Can limits to (positive) infinity be replaced by ordinals?

Question

For example, does the following hold?

$$\left(1+\frac1\omega\right)^\omega=e$$

Answer 1

The expression $\left(1+\frac{1}{\omega}\right)^{\omega}$ doesn't make any sense, since there is no division by ordinals or raising a real to ordinal power. However, there is a way this can be made a formal statement.

A sequence of elements of $X$ is just a function $f: \omega \rightarrow X$. Now, consider $\omega +1$ with order topology: here, the point $\omega$ is the limit of the sequence $\{0, 1, 2, \dots\}$ of all natural numbers. So, a sequence $f:\omega\rightarrow X$ has a limit iff the function $f$ can be extended to a continuous function $g:\omega+1\rightarrow X$: the limit will be $g(\omega)$.

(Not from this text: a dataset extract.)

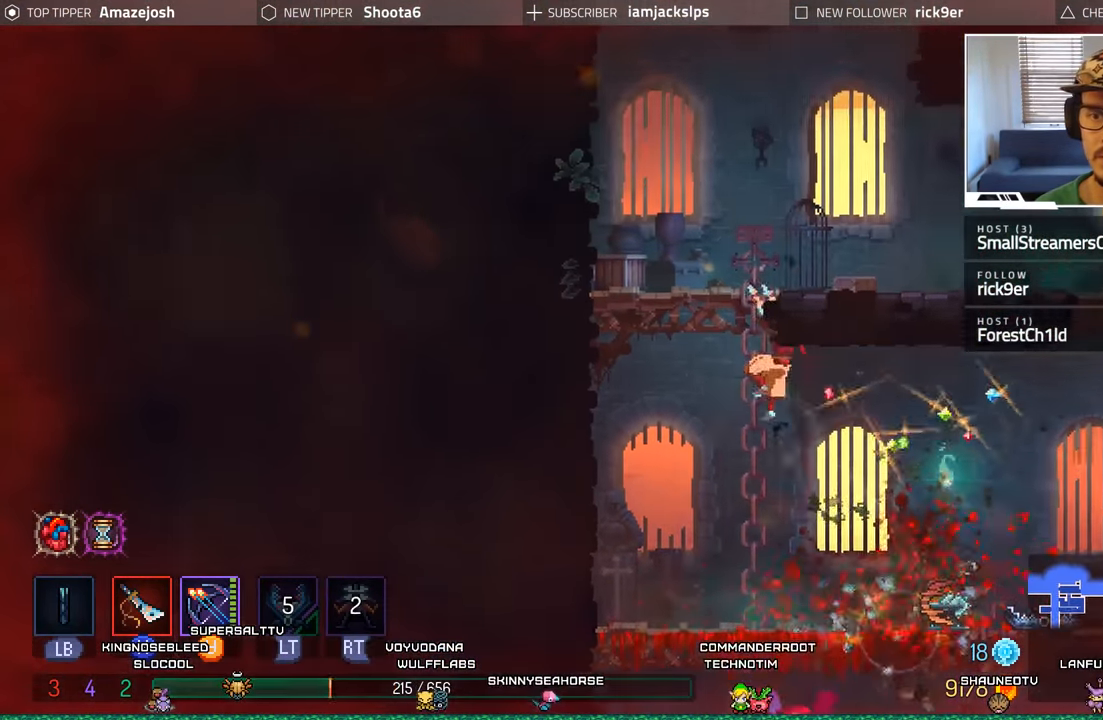
{"buttons": ["DPAD_RIGHT"], "left_stick": "center", "right_stick": "center", "events": [[200, "DPAD_RIGHT", "down"], [284, "DPAD_UP", "up"]]}
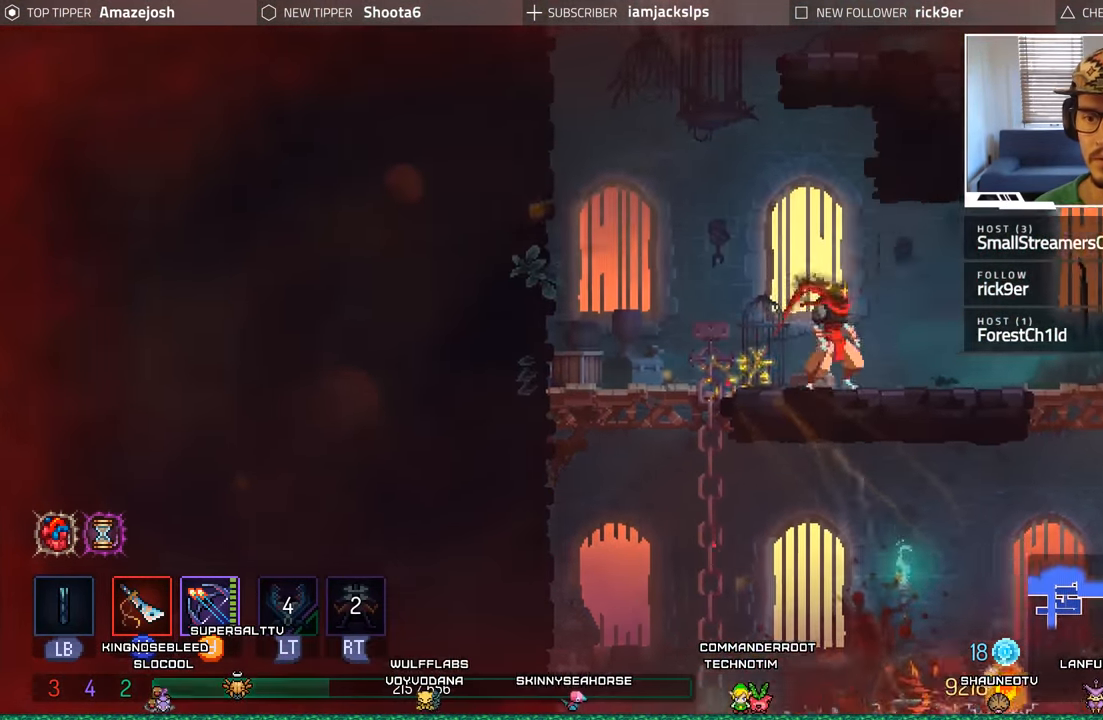
{"buttons": [], "left_stick": "center", "right_stick": "center", "events": [[134, "DPAD_RIGHT", "up"]]}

Now, consider a function $f: \omega \rightarrow \mathbb{R}$: $f(n)=\left(1+\frac{1}{n}\right)^n$. As we know, $\lim\limits_{n\rightarrow\infty}f(n)=e$. So, this function can be extended to a function $g:\omega+1\rightarrow\mathbb{R}$ such that $g(n)=f(n)$ for $n \in \omega$ and $g(\omega)=e$.

Answer 2

No. $(1 + \frac{1}{x})^x $ represents an intangible expression. $x$ can take any value and by calculating it, it will not give you $e$. It's the series from $0$ to $\infty $ or the $\lim{x \to \infty}$ that gives you $e$.